Rosscameasdoody · 03/09/2022 13:50

There are always one or two who post without really thinking aren’t there ? My BFF’s son has autism. Her dad, his grandfather, refuses to accept it and is always flying into a rage about what he sees as ‘bad behaviour’. It’s got the the point where she discourages contact now because it’s so stressful for everyone concerned. It’s so sad that there won’t be a relationship there at all unless her dad steps up and educates himself. Neurotypical conditions are so misunderstood. And I agree it’s not up to the person with the condition to try to change, or up to the OP to educate SIL. She should get her head from up her arse and realise that a close relative has this condition, and that if she wants a relationship with her brothers’ family she needs to educate herself. Although she sounds as though she’s an entitled dick at the best of times if she’s still thinking about this after three years !!

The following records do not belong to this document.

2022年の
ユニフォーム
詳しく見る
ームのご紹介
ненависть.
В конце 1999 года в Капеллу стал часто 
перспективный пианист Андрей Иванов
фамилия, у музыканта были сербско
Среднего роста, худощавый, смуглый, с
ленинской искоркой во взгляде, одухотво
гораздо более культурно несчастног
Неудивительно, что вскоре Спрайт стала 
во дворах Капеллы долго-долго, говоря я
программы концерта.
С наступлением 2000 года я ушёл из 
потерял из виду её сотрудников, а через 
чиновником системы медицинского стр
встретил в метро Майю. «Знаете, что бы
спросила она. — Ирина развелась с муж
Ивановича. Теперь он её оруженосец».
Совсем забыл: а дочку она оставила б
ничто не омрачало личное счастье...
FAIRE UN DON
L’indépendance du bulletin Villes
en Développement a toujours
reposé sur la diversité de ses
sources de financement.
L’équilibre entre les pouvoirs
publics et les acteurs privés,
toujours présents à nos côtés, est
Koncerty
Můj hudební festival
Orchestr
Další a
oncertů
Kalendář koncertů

Yep I have been told my DS isnt trying hard enough.

Trying hard enough to what?
to fix brain damage?

Brain cells don't regrow, no amount of 'trying harder' is going to magically fix him.

PeekAtYou · 03/09/2022 13:58

What a relief to read about a man not asking his wife to apologize for a peaceful life.

Yanbu to be shocked and furious but your h said it's sorted so I'd leave it alone. I understand why you want to say something but it's just going to reignite drama which is something that SIL obviously likes.

DreamingofMevagissey · 03/09/2022 14:13

Rosscameasdoody · 03/09/2022 13:57

No there aren’t. Read the thread. He’s Neurotypical - his side of is that he sees the world differently, can’t respond in the way people want or expect and there’s nothing he can do about it. It is absolutely not the same thing as just being rude and not saying thank you for a gift - which, by the way, he did. Just not to SIL’s satisfaction.

I’ve read the thread!
I will repeat there are always two sides to every story, no matter how thinly it’s cut.

SDTGisAnEvilWolefGenius · 03/09/2022 14:16

It sounds to me as if a whispered “Thank you” from your son is a much bigger thing than a loud thank you from a NT child, @SillySausage21356 - and anyone with the slightest empathy and understanding would have realised this, and been properly touched by the effort he made.

MarchMolasses · 03/09/2022 14:16

Just get on with life without her. Treat her with indifference. There is nothing more annoying to someone who wants to have an ongoing beef and drama with another, and they don't engage because they are too happy, too busy, always doing fund stuff with their own family and they don't care because they are too busy to give any head-space to that person. Let that be YOU!

Liorae · 03/09/2022 14:17

It sounds like you all need to grow up and get over yourselves.

NewYorkLassie · 03/09/2022 14:19

Do people send individual cards to family members? Is that a thing?